With Iran and War buzzing in my head, and without a word of narration, “Dominoes” is mesmerizing montage after montage accompanied only by a soundtrack for the ages. Dominoes is as much a brilliant homage to America as it is a caustic metaphor for all that is wrong with it.

It’s incredible to me how much we can keep repressed even with Iran and war constantly in the media . Much of that era was MY time. My youth. My indelibly etched memories. My voice protesting. My body getting shoved by police. “DOMINOES” is still bubbling around in my brain a day later, making me wince, and laugh, and cry. It made me realize I remember those moments almost daily and attempt to bury them at the same time. Why?

Iran news coverage – we’ve all watched and listened the past several weeks as average citizens in Iran risked their lives by flooding into the streets to protest what they feel is massive oppression and corrupt election results. Whether on television, YouTube, other internet video sites, or reading about the now famous “Tweets” from the scene, the bloody death of Neda Agha-Soltan shocked me back to our own tragedy at Kent State on May 4, 1970.

That day, both peaceful protesters and casual observers became sitting ducks for Ohio National Guardsmen. Why they shot will never be truly deciphered, but they opened fire. Not on the crowd in front of them, but at what they believed to be protesters almost one hundred feet away. They shot four people to death, two of them simply for walking to class, one of those an R.O.T.C. member himself, and wounded nine others.

Kent State (Dominoes – An Uncensored Portrait of The 60’s)

Neda Agha-Soltan, dying on a traffic swollen street in Tehran, blood pouring out of her nose and mouth, onto her neck and chest as bystanders frantically attempt to stem the flow from the bullet wound to her chest, will live for me forever.
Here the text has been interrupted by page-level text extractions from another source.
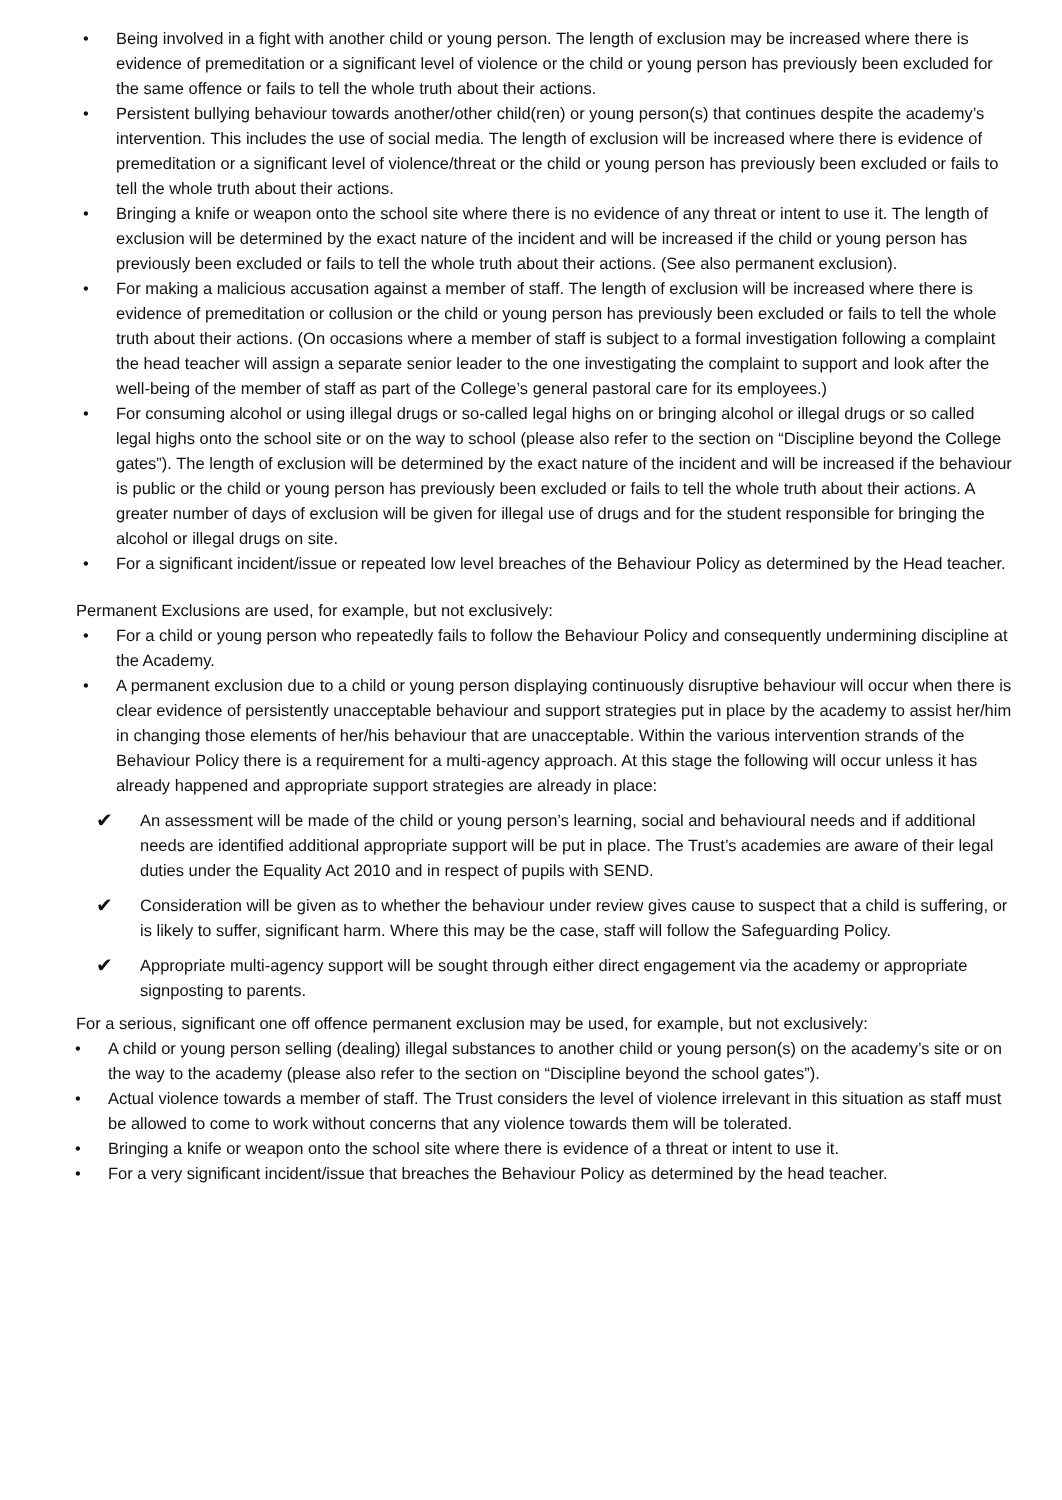• Being involved in a fight with another child or young person. The length of exclusion may be increased where there is evidence of premeditation or a significant level of violence or the child or young person has previously been excluded for the same offence or fails to tell the whole truth about their actions.
• Persistent bullying behaviour towards another/other child(ren) or young person(s) that continues despite the academy’s intervention. This includes the use of social media. The length of exclusion will be increased where there is evidence of premeditation or a significant level of violence/threat or the child or young person has previously been excluded or fails to tell the whole truth about their actions.
• Bringing a knife or weapon onto the school site where there is no evidence of any threat or intent to use it. The length of exclusion will be determined by the exact nature of the incident and will be increased if the child or young person has previously been excluded or fails to tell the whole truth about their actions. (See also permanent exclusion).
• For making a malicious accusation against a member of staff. The length of exclusion will be increased where there is evidence of premeditation or collusion or the child or young person has previously been excluded or fails to tell the whole truth about their actions. (On occasions where a member of staff is subject to a formal investigation following a complaint the head teacher will assign a separate senior leader to the one investigating the complaint to support and look after the well-being of the member of staff as part of the College’s general pastoral care for its employees.)
• For consuming alcohol or using illegal drugs or so-called legal highs on or bringing alcohol or illegal drugs or so called legal highs onto the school site or on the way to school (please also refer to the section on “Discipline beyond the College gates”). The length of exclusion will be determined by the exact nature of the incident and will be increased if the behaviour is public or the child or young person has previously been excluded or fails to tell the whole truth about their actions. A greater number of days of exclusion will be given for illegal use of drugs and for the student responsible for bringing the alcohol or illegal drugs on site.
• For a significant incident/issue or repeated low level breaches of the Behaviour Policy as determined by the Head teacher.
Permanent Exclusions are used, for example, but not exclusively:
• For a child or young person who repeatedly fails to follow the Behaviour Policy and consequently undermining discipline at the Academy.
• A permanent exclusion due to a child or young person displaying continuously disruptive behaviour will occur when there is clear evidence of persistently unacceptable behaviour and support strategies put in place by the academy to assist her/him in changing those elements of her/his behaviour that are unacceptable. Within the various intervention strands of the Behaviour Policy there is a requirement for a multi-agency approach. At this stage the following will occur unless it has already happened and appropriate support strategies are already in place:
✔ An assessment will be made of the child or young person’s learning, social and behavioural needs and if additional needs are identified additional appropriate support will be put in place. The Trust’s academies are aware of their legal duties under the Equality Act 2010 and in respect of pupils with SEND.
✔ Consideration will be given as to whether the behaviour under review gives cause to suspect that a child is suffering, or is likely to suffer, significant harm. Where this may be the case, staff will follow the Safeguarding Policy.
✔ Appropriate multi-agency support will be sought through either direct engagement via the academy or appropriate signposting to parents.
For a serious, significant one off offence permanent exclusion may be used, for example, but not exclusively:
• A child or young person selling (dealing) illegal substances to another child or young person(s) on the academy’s site or on the way to the academy (please also refer to the section on “Discipline beyond the school gates”).
• Actual violence towards a member of staff. The Trust considers the level of violence irrelevant in this situation as staff must be allowed to come to work without concerns that any violence towards them will be tolerated.
• Bringing a knife or weapon onto the school site where there is evidence of a threat or intent to use it.
• For a very significant incident/issue that breaches the Behaviour Policy as determined by the head teacher.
So will the Pulitzer Prize winning photo of the young woman kneeling and screaming over the dead body of Jeffrey Miller on May 4, 1970 at Kent State.

The shootings at Kent State helped mobilize the nation, effecting a seismic reaction in public opinion. Finally, average people felt vulnerable and violated. Felt the need to take a stand. Americans don’t kill Americans over a difference of political opinion; DO THEY? Suspicions, long held in check, were finally expressed. Not just by long haired, unemployed students and “radicals,” but by fully employed, law abiding Middle America. It appeared people were not going to be lulled any longer.

No, the tide turned here and forever at Kent State. That’s what I truly believed until the election of a B-movie actor to the presidency changed all that for me.

Laced with unforgettable archive footage of Vietnam and world figures, of Americans speaking their minds, protesting in the streets, and the violent response from those elected to serve us, “DOMINOES” also serves up some of the most unforgettable music of the era.

Watts Burning (Dominoes – An Uncensored Portrait of The 60’s)

It starts out in the streets of Watts as angry residents burn down sections of L.A. in August of 1965. I distinctly remember my father eating dinner and watching evening news footage on The Huntley-Brinkley Report. He had a rabid appetite for news and liked that I watched the news with him as I often acted as his in-house translator. In his heavily accented English he asked, innocently I might add, “why they burn their own houses down?” I wasn’t equipped to answer that question at age eleven, but my uncle responded in an equally accented voice, “I don’t know, they mad at something, that’s for sure.” I didn’t know that feeling yet, but in just a matter of a few years I would.